Im Januar 2019 war es dann so weit: Der Bundesgerichtshof in Karlsruhe verhandelt in dem versuchten Mord, der offensichtlich gar keiner ist. Die Staatsanwaltschaft, die sich sonst gerne als objektivste Behörde der Welt betitelt – was bei Fußballfans den Strafverteidigern gleichermaßen regelmäßig zu großem Gelächter führt – sieht die Sache nun plötzlich ganz anders als noch kurz zuvor und liefert natürlich erwartbar keinerlei Rückendeckung. Das Urteil sei schon ganz richtig und eigentlich noch viel zu milde. Ganz im Gegensatz zum Vortrag der Staatsanwaltschaft im Verfahren, in dem sie eben keinen versuchten Mord mehr erkennen konnte.
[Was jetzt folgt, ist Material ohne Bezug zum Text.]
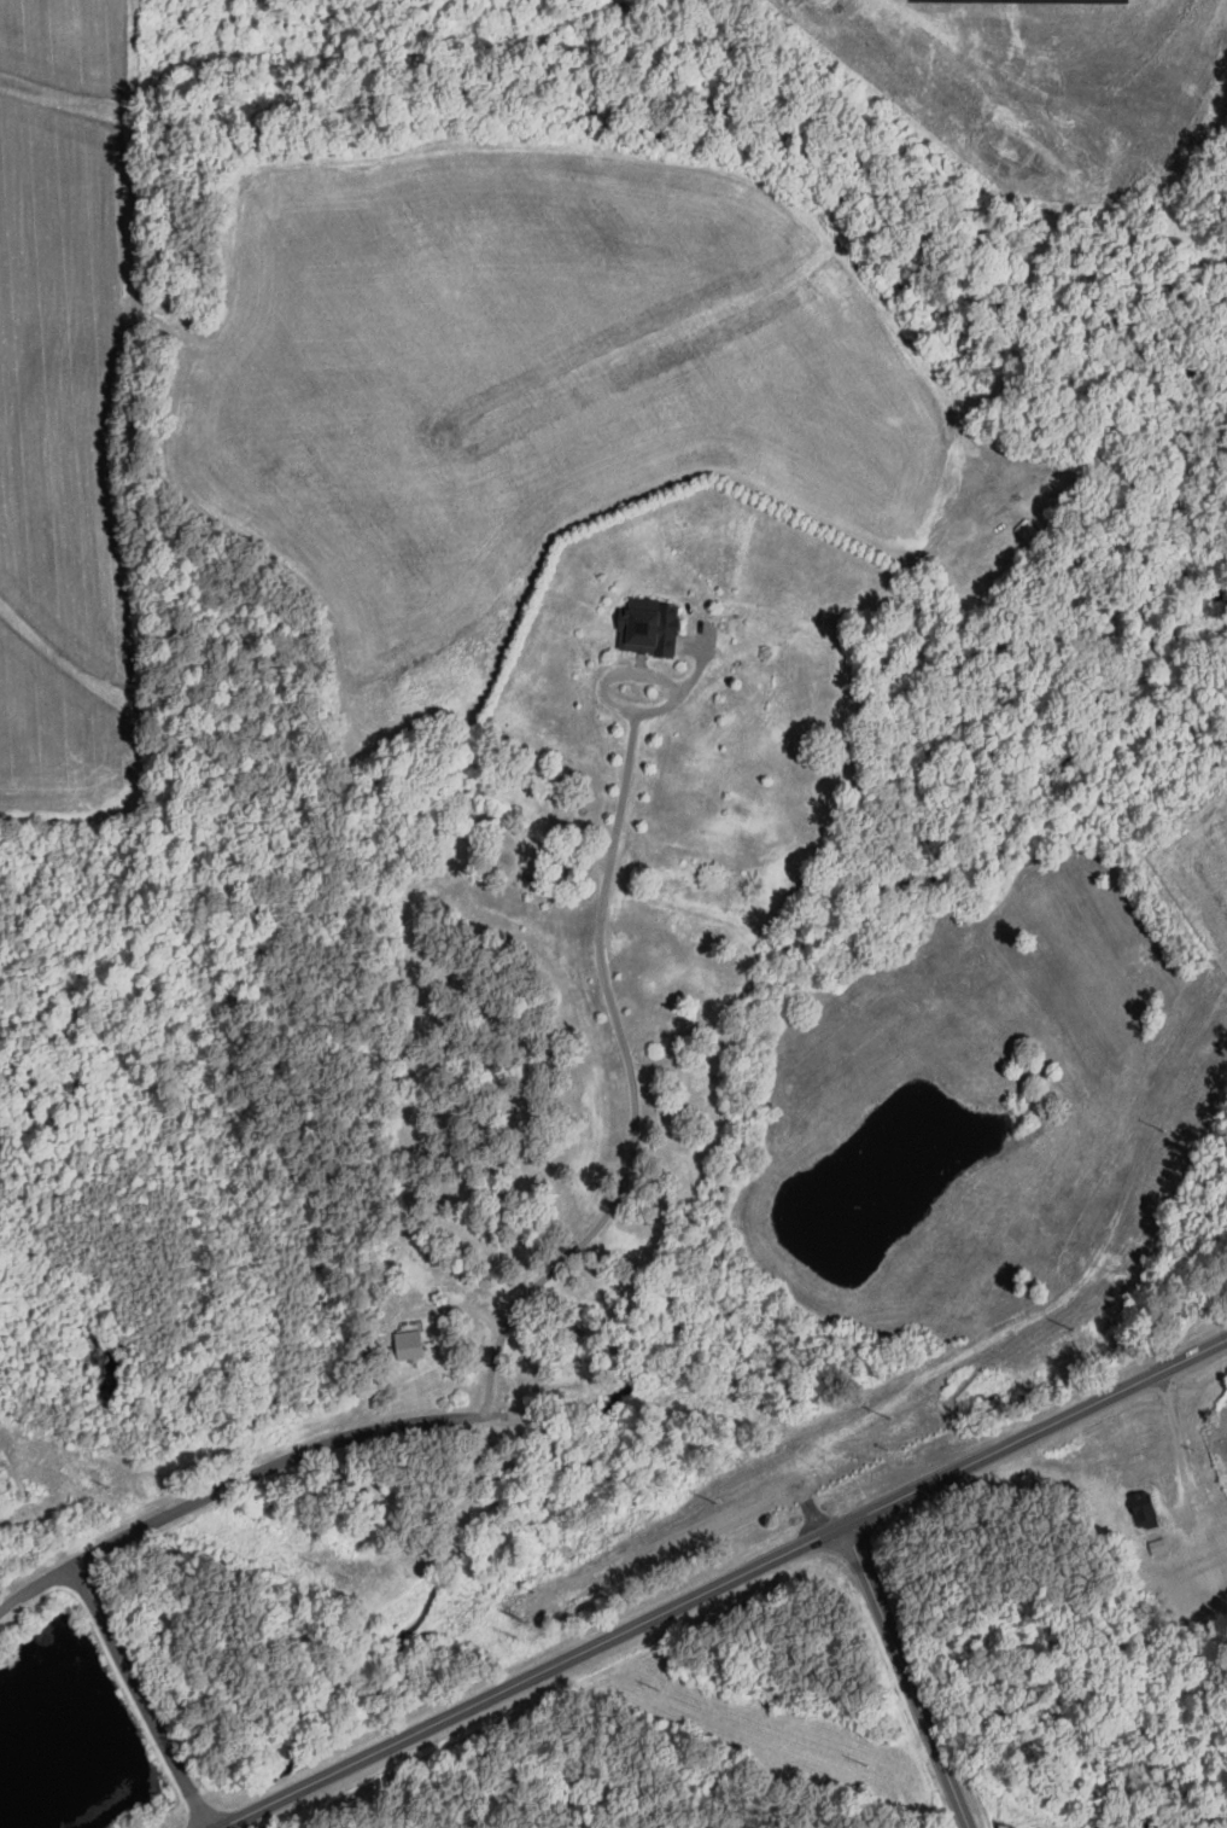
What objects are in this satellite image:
building: (1029, 529)
building: (650, 627)
road: (628, 1033)
building: (411, 1344)
road: (1179, 1443)
road: (272, 1467)
building: (1146, 1510)
road: (722, 1581)
road: (904, 1674)
road: (142, 1696)

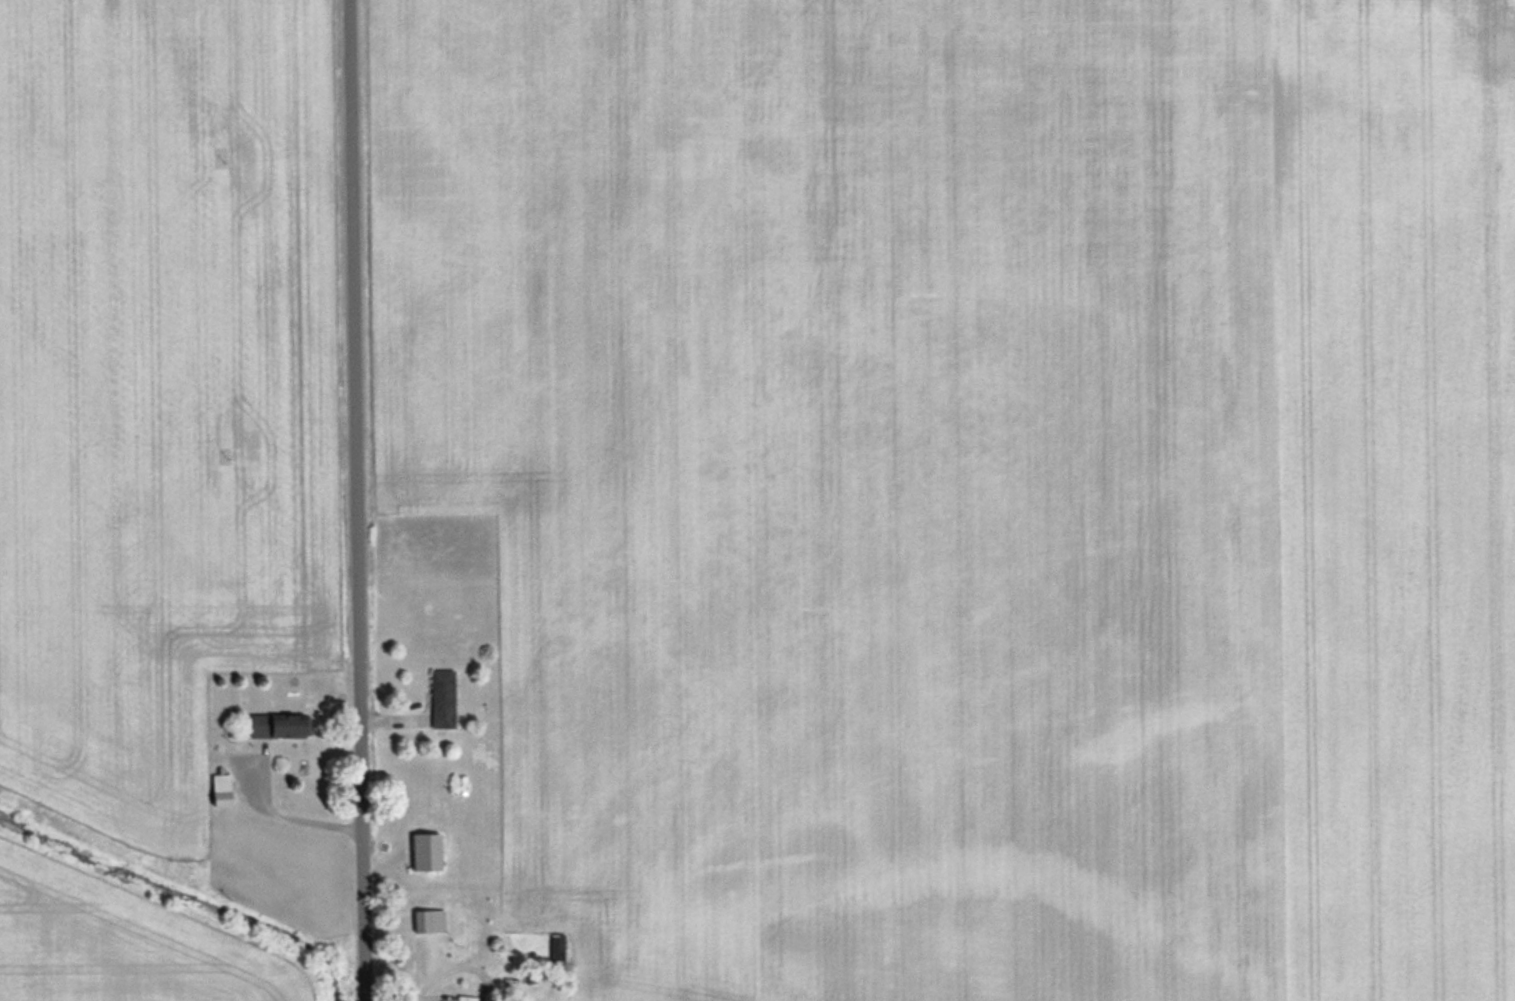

Der BGH verkündet im Frühjahr 2019 sein Urteil, und hebt das vor Fehlern nur so strotzende Mordurteil des LG Marburg in vollem Umfang auf: Setzen, sechs. Das ganze Verfahren muss wiederholt werden, nichts konnte stehen bleiben. Höchststrafe für die große Jugendkammer.

Indes fühlt sich dennoch niemand berufen, angesichts dieser schallenden Ohrfeige des BGH die inzwischen seit über anderthalb Jahren in Untersuchungshaft befindlichen Schalker aus dem Knast zu holen. Das Oberlandesgericht Frankfurt am Main und die Generalstaatsanwaltschaft Frankfurt sind sich einig, dass das schon alles seine Richtigkeit habe, dem BGH-Urteil zum Trotz.

Im Spätsommer 2019 verhandelt eine andere Kammer des LG Marburg die ganze Sache erneut. Wieder müssen alle Zeugen erneut aussagen, und erneut wird ein Urteil gefällt: Beide Schalker werden „nur noch“ wegen Körperverletzungsdelikten verurteilt – und nach über zwei Jahren in Untersuchungshaft endlich aus der Haft entlassen. Ein überfälliger und hart erkämpfter Sieg.

Leider ist das letzte Kapitel in dieser Geschichte aber wohl noch nicht geschrieben. Die gleiche Staatsanwaltschaft, die im ersten Verfahren noch auf Körperverletzungsdelikte plädiert hat, hat Blut geleckt und erneut Revision eingelegt – damit die Schalker härter bestraft werden. Es bleibt abzuwarten, ob die Staatsanwaltschaft die Revision nach Bekanntgabe der schriftlichen Urteilsgründe tatsächlich aufrechterhält. Immerhin sind die beiden Schalker nun auf freiem Fuß.

Die KBH ist der Meinung, dass das erste Verfahren zu einem atemberaubenden Fehlurteil geführt hat. Mord ist nach unseren Gesetzen eine Tötung auf moralisch tiefster Stufe und stellt ein noch größeres Unrecht dar, als es ein Totschlag täte. Hier wurden zwei heranwachsende Fußballfans nach einer Kirmesschlägerei auf eine Stufe mit Schwerverbrechern gestellt und für Jahre in Untersuchungshaft genommen. Es kann und darf nicht sein, dass für Fußballfans ein Sonderstrafrecht gilt. Wir erleben es täglich in den Gerichtssälen in der ganzen Republik: Vergehen, die bei jedem anderen Angeklagten wegen Geringfügigkeit eingestellt werden würden, werden bei angeklagten Fußballfans mit deftigem Strafaufschlag abgeurteilt. Dies ist eine bedenkliche Entwicklung, die der Justiz in diesem Land nicht gut zu Gesicht steht.